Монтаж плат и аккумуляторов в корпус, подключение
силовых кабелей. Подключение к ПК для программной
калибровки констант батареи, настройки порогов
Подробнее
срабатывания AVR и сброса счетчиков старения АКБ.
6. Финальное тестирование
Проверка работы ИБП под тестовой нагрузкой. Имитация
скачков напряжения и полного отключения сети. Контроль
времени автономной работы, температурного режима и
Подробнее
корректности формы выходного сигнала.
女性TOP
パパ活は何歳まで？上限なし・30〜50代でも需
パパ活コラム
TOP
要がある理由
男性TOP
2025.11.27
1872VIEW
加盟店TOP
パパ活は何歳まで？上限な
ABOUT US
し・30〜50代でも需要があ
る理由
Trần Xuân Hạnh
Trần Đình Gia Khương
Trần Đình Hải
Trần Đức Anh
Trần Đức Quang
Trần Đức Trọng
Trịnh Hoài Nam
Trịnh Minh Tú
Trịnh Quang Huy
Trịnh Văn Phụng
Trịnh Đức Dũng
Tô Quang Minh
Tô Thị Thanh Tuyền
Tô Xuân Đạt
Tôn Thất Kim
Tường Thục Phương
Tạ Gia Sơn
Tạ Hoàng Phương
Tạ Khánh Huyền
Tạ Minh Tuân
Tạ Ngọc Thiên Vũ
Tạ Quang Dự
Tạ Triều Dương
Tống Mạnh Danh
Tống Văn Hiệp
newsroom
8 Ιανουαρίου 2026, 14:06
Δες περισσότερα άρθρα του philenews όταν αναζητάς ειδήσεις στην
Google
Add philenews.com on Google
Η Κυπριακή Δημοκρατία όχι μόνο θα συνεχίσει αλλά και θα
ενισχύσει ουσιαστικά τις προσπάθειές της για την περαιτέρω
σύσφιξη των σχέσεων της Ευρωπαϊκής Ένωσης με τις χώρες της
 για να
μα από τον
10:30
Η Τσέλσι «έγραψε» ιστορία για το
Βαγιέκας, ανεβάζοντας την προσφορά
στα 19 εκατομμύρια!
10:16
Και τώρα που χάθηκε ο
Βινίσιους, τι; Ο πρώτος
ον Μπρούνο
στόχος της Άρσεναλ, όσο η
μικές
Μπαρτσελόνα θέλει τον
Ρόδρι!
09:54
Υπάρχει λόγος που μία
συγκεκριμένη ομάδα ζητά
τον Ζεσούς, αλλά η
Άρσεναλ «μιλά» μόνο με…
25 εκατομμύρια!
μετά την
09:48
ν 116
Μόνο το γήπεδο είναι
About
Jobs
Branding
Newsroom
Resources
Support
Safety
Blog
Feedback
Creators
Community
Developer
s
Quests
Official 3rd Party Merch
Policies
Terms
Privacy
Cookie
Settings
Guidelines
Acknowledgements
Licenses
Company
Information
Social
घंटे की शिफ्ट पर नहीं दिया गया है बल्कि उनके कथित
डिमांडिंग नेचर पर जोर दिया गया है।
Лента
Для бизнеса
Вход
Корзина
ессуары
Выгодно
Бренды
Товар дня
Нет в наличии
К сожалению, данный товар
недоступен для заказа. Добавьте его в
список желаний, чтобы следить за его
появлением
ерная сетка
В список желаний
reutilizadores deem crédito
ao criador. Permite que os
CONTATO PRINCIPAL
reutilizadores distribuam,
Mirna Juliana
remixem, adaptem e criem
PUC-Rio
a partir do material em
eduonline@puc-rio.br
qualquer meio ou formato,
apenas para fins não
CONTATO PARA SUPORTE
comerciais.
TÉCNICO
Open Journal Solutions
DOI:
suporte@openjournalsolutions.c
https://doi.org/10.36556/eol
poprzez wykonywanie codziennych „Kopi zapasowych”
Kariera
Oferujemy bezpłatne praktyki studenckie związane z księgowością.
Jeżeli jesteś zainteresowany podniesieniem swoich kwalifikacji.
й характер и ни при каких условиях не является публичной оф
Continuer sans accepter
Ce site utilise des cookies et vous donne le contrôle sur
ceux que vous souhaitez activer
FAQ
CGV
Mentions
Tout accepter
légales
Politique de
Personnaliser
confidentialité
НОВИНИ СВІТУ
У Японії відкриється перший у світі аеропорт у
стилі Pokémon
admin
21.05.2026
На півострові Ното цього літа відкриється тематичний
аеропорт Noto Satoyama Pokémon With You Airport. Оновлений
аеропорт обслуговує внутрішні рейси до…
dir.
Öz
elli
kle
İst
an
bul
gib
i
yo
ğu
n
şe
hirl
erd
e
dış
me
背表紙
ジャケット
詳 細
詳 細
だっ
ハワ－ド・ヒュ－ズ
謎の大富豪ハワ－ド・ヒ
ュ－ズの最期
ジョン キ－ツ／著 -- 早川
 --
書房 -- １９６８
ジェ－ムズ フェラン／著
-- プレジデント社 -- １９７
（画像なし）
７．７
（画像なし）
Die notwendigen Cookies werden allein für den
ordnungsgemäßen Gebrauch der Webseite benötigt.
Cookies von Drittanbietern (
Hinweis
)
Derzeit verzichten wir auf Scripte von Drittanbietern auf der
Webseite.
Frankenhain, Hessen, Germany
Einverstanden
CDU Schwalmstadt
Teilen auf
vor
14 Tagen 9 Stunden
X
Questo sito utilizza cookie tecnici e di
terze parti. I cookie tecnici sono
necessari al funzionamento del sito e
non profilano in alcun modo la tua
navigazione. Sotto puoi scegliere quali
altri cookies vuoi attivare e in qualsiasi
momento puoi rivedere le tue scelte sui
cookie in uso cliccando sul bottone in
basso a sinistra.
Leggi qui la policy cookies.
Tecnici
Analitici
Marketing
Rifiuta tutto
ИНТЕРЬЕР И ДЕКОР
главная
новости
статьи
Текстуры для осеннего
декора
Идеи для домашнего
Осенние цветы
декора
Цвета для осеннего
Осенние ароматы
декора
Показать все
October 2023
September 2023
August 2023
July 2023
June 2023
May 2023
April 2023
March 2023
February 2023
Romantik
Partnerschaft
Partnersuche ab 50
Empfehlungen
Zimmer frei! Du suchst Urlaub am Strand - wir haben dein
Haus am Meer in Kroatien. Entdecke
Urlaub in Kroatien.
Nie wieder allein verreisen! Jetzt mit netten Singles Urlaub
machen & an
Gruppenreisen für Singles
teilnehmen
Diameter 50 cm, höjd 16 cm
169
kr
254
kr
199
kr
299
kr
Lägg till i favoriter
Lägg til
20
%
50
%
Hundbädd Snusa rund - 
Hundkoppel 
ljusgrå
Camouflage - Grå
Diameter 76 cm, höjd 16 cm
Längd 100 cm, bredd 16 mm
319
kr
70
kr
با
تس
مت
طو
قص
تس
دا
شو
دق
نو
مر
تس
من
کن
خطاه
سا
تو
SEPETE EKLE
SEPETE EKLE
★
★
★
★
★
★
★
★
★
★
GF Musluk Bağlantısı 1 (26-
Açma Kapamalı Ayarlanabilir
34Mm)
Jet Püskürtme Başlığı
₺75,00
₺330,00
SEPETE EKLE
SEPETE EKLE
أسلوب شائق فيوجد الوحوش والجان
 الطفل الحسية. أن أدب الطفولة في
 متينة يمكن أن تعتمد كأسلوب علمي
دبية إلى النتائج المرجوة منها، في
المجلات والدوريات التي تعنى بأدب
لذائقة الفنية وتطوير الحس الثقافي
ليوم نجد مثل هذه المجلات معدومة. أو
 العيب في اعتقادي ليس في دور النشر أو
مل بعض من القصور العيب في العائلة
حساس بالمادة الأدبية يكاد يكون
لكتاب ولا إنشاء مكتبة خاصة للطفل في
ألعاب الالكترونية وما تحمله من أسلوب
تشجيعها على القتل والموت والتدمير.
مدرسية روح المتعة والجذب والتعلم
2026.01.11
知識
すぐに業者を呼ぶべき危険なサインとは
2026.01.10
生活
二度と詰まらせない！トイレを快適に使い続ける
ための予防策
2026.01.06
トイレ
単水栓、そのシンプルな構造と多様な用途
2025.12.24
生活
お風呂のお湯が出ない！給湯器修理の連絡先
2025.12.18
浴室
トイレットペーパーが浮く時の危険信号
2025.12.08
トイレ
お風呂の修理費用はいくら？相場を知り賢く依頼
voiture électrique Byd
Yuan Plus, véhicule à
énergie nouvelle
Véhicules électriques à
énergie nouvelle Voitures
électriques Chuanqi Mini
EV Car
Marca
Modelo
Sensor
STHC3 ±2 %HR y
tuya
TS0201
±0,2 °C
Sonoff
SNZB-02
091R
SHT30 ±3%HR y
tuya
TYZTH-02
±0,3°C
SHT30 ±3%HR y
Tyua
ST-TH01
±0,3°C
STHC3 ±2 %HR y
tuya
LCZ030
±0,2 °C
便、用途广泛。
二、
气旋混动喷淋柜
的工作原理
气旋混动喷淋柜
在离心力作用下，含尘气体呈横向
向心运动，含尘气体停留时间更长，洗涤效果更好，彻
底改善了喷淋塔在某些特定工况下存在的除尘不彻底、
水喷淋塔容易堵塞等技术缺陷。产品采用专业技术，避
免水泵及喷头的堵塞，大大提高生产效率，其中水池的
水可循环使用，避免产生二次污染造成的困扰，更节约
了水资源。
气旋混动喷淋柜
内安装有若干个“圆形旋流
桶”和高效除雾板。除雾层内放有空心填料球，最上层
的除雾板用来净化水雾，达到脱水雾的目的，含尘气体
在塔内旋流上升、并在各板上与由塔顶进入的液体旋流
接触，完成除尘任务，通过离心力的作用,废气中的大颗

DIRECTIONS: From the data above, copy each line with the string "allein" in it.

ANSWER TO THIS PROBLEM:
Die notwendigen Cookies werden allein für den
Nie wieder allein verreisen! Jetzt mit netten Singles Urlaub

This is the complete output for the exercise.